The County Judge found and so ordered, (1) that the Testatrix had by will immediately next prior to her Last Will and more than 6 months prior to her death, made valid charitable bequests and devises substantially the same, both as to purpose and beneficiaries, and (2) that Central Florida Junior College is an institution of higher learning, and (3) that F.S. 731.19, F.S.A. is not applicable because the appellants would receive no interest in voided bequests and devises because of the valid substitutional residuary devise to Central Florida Junior College and (4) that actions of appellants to avoid the charitable provisions in the Last Will were not sufficient to cancel their bequests under the forfeiture and cancellation provision in paragraph 7 of the Last Will.

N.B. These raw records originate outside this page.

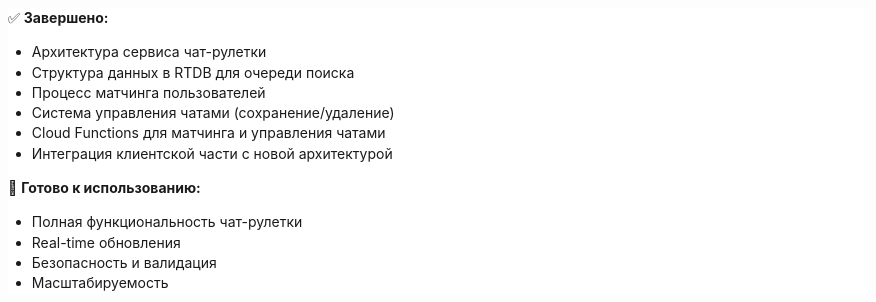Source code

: ✅ **Завершено:**
- Архитектура сервиса чат-рулетки
- Структура данных в RTDB для очереди поиска
- Процесс матчинга пользователей
- Система управления чатами (сохранение/удаление)
- Cloud Functions для матчинга и управления чатами
- Интеграция клиентской части с новой архитектурой

🚀 **Готово к использованию:**
- Полная функциональность чат-рулетки
- Real-time обновления
- Безопасность и валидация
- Масштабируемость
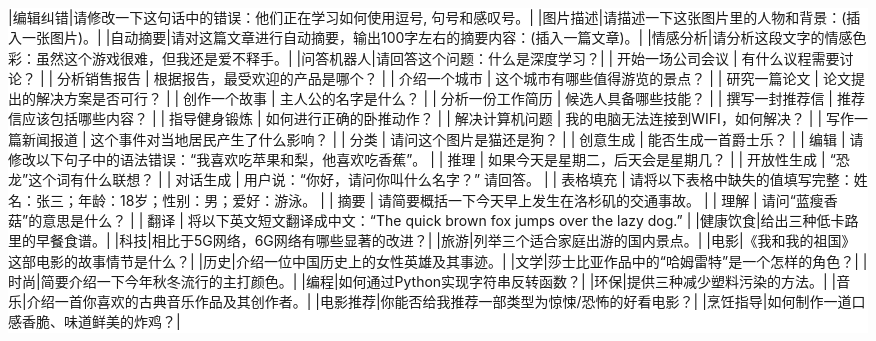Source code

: |编辑纠错|请修改一下这句话中的错误：他们正在学习如何使用逗号, 句号和感叹号。|
|图片描述|请描述一下这张图片里的人物和背景：(插入一张图片)。|
|自动摘要|请对这篇文章进行自动摘要，输出100字左右的摘要内容：(插入一篇文章)。|
|情感分析|请分析这段文字的情感色彩：虽然这个游戏很难，但我还是爱不释手。|
|问答机器人|请回答这个问题：什么是深度学习？|
| 开始一场公司会议 | 有什么议程需要讨论？ |
| 分析销售报告 | 根据报告，最受欢迎的产品是哪个？ |
| 介绍一个城市 | 这个城市有哪些值得游览的景点？ |
| 研究一篇论文 | 论文提出的解决方案是否可行？ |
| 创作一个故事 | 主人公的名字是什么？ |
| 分析一份工作简历 | 候选人具备哪些技能？ |
| 撰写一封推荐信 | 推荐信应该包括哪些内容？ |
| 指导健身锻炼 | 如何进行正确的卧推动作？ |
| 解决计算机问题 | 我的电脑无法连接到WIFI，如何解决？ |
| 写作一篇新闻报道 | 这个事件对当地居民产生了什么影响？ |
| 分类 | 请问这个图片是猫还是狗？ |
| 创意生成 | 能否生成一首爵士乐？ |
| 编辑 | 请修改以下句子中的语法错误：“我喜欢吃苹果和梨，他喜欢吃香蕉”。 |
| 推理 | 如果今天是星期二，后天会是星期几？ |
| 开放性生成 | “恐龙”这个词有什么联想？ |
| 对话生成 | 用户说：“你好，请问你叫什么名字？” 请回答。 |
| 表格填充 | 请将以下表格中缺失的值填写完整：姓名：张三；年龄：18岁；性别：男；爱好：游泳。 |
| 摘要 | 请简要概括一下今天早上发生在洛杉矶的交通事故。 |
| 理解 | 请问“蓝瘦香菇”的意思是什么？ |
| 翻译 | 将以下英文短文翻译成中文：“The quick brown fox jumps over the lazy dog.” |
|健康饮食|给出三种低卡路里的早餐食谱。|
|科技|相比于5G网络，6G网络有哪些显著的改进？|
|旅游|列举三个适合家庭出游的国内景点。|
|电影|《我和我的祖国》这部电影的故事情节是什么？|
|历史|介绍一位中国历史上的女性英雄及其事迹。|
|文学|莎士比亚作品中的“哈姆雷特”是一个怎样的角色？|
|时尚|简要介绍一下今年秋冬流行的主打颜色。|
|编程|如何通过Python实现字符串反转函数？|
|环保|提供三种减少塑料污染的方法。|
|音乐|介绍一首你喜欢的古典音乐作品及其创作者。|
|电影推荐|你能否给我推荐一部类型为惊悚/恐怖的好看电影？|
|烹饪指导|如何制作一道口感香脆、味道鲜美的炸鸡？|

We agree with the County Judge in all his findings and determinations except the last or number (4). We hold that there was a sufficient valid attempt at making charitable bequests by a will executed more than 6 months prior to death, which bequests and devises were sufficiently comparable to the charitable bequests and devises in the last will, to bring this last will within the exception provision of F.S. 731.19, F.S.A. Also, we further hold that Central Florida Junior College or its Endowment holding organization, comes within the class of institutions referred to in the last exception of said Section, F.S. 731.19, F.S.A., as "institutions of higher learning."

The terms of both wills being so clear and unambiguous as to the firm intent of the testatrix, lends even greater strength to the correctness of the determination of the County Judge and our affirmance thereof as to such points.

As to the forfeiture provision contained in Section 7 of the Last Will, we think, and so hold, that there was a clear violation of such forfeiture provision and that the husband and son, gambled and lost. The County Judge was in error in not declaring the forfeiture and we therefore Reverse this part of the County Judge's Order appealed from and Affirm the remainder.

Affirmed in part, reversed in part.

RAWLS, Acting Chief Judge, and SPECTOR, J., concur.